THE TASK ->
Look through the entries below, please, and copy every line with the word "breathing".

[DATA EXCERPTS]

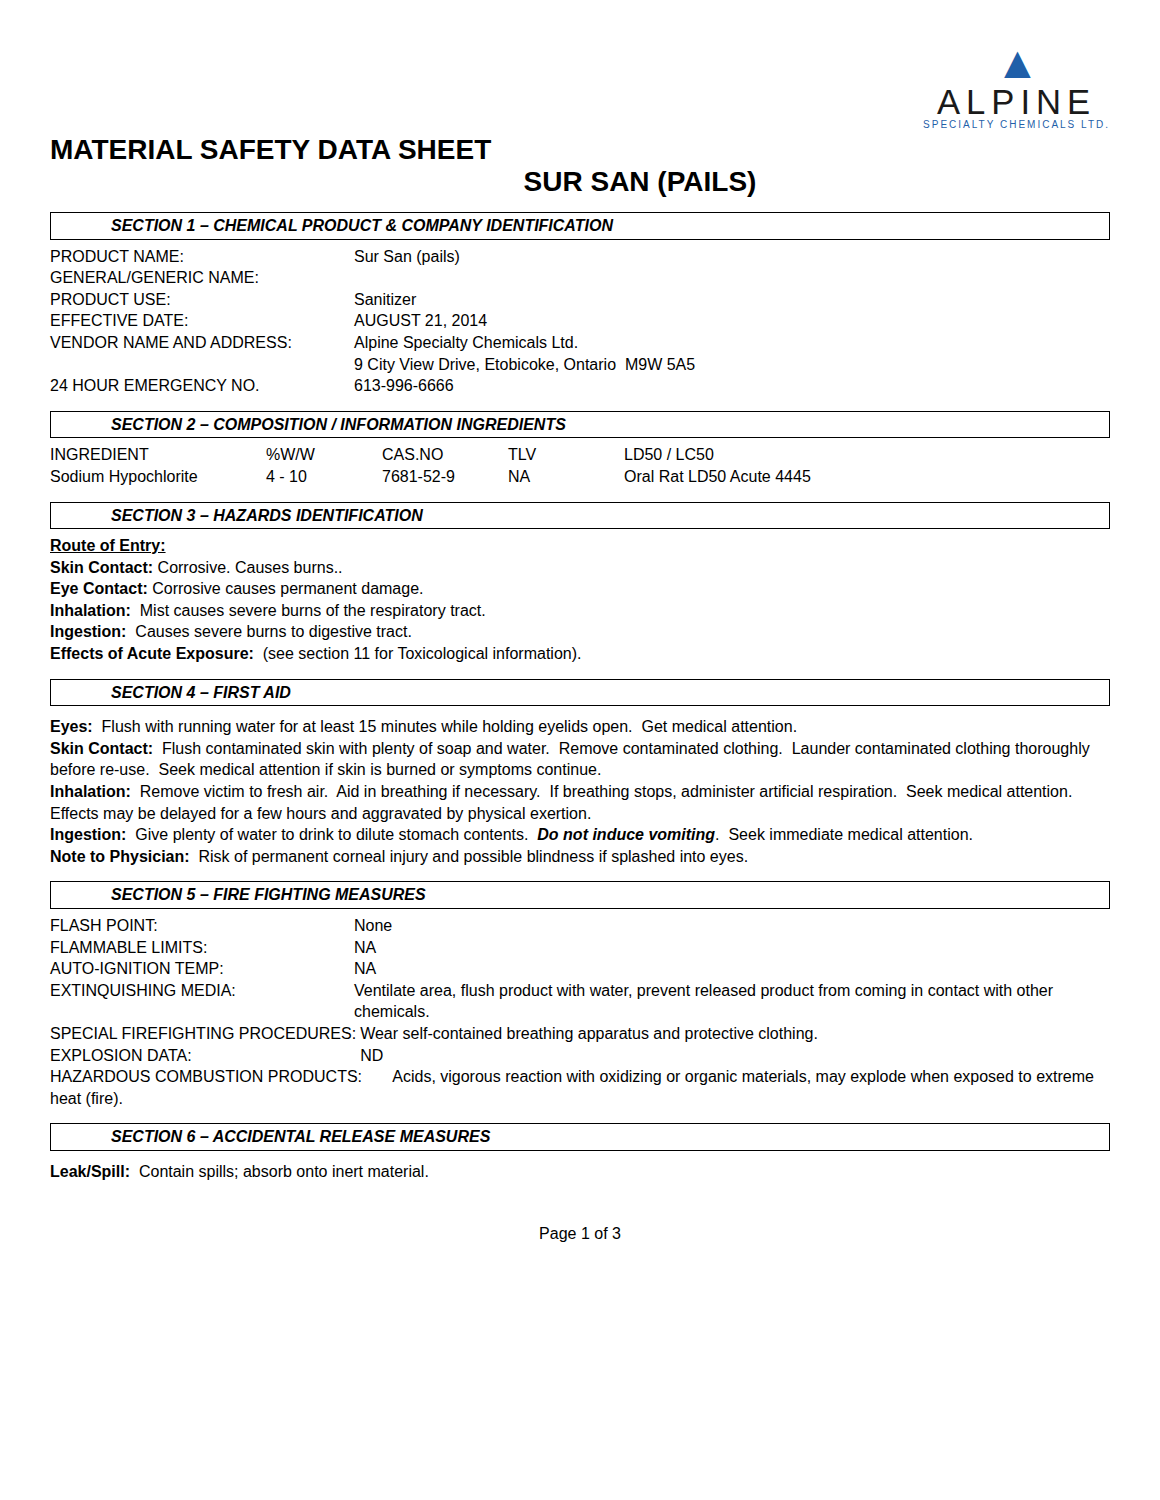▲
ALPINE
SPECIALTY CHEMICALS LTD.
MATERIAL SAFETY DATA SHEET SUR SAN (PAILS)
SECTION 1 – CHEMICAL PRODUCT & COMPANY IDENTIFICATION
| PRODUCT NAME: | Sur San (pails) |
| GENERAL/GENERIC NAME: | |
| PRODUCT USE: | Sanitizer |
| EFFECTIVE DATE: | AUGUST 21, 2014 |
| VENDOR NAME AND ADDRESS: | Alpine Specialty Chemicals Ltd. |
| | 9 City View Drive, Etobicoke, Ontario M9W 5A5 |
| 24 HOUR EMERGENCY NO. | 613-996-6666 |
SECTION 2 – COMPOSITION / INFORMATION INGREDIENTS
| INGREDIENT | %W/W | CAS.NO | TLV | LD50 / LC50 |
| --- | --- | --- | --- | --- |
| Sodium Hypochlorite | 4 - 10 | 7681-52-9 | NA | Oral Rat LD50 Acute 4445 |
SECTION 3 – HAZARDS IDENTIFICATION
Route of Entry:
Skin Contact: Corrosive. Causes burns..
Eye Contact: Corrosive causes permanent damage.
Inhalation: Mist causes severe burns of the respiratory tract.
Ingestion: Causes severe burns to digestive tract.
Effects of Acute Exposure: (see section 11 for Toxicological information).
SECTION 4 – FIRST AID
Eyes: Flush with running water for at least 15 minutes while holding eyelids open. Get medical attention.
Skin Contact: Flush contaminated skin with plenty of soap and water. Remove contaminated clothing. Launder contaminated clothing thoroughly before re-use. Seek medical attention if skin is burned or symptoms continue.
Inhalation: Remove victim to fresh air. Aid in breathing if necessary. If breathing stops, administer artificial respiration. Seek medical attention. Effects may be delayed for a few hours and aggravated by physical exertion.
Ingestion: Give plenty of water to drink to dilute stomach contents. Do not induce vomiting. Seek immediate medical attention.
Note to Physician: Risk of permanent corneal injury and possible blindness if splashed into eyes.
SECTION 5 – FIRE FIGHTING MEASURES
| FLASH POINT: | None |
| FLAMMABLE LIMITS: | NA |
| AUTO-IGNITION TEMP: | NA |
| EXTINQUISHING MEDIA: | Ventilate area, flush product with water, prevent released product from coming in contact with other chemicals. |
| SPECIAL FIREFIGHTING PROCEDURES: | Wear self-contained breathing apparatus and protective clothing. |
| EXPLOSION DATA: | ND |
HAZARDOUS COMBUSTION PRODUCTS: Acids, vigorous reaction with oxidizing or organic materials, may explode when exposed to extreme heat (fire).
SECTION 6 – ACCIDENTAL RELEASE MEASURES
Leak/Spill: Contain spills; absorb onto inert material.
Page 1 of 3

[/DATA EXCERPTS]

TASK RESULT ->
Inhalation: Remove victim to fresh air. Aid in breathing if necessary. If breathing stops, administer artificial respiration. Seek medical attention. Effects may be delayed for a few hours and aggravated by physical exertion.
| SPECIAL FIREFIGHTING PROCEDURES: | Wear self-contained breathing apparatus and protective clothing. |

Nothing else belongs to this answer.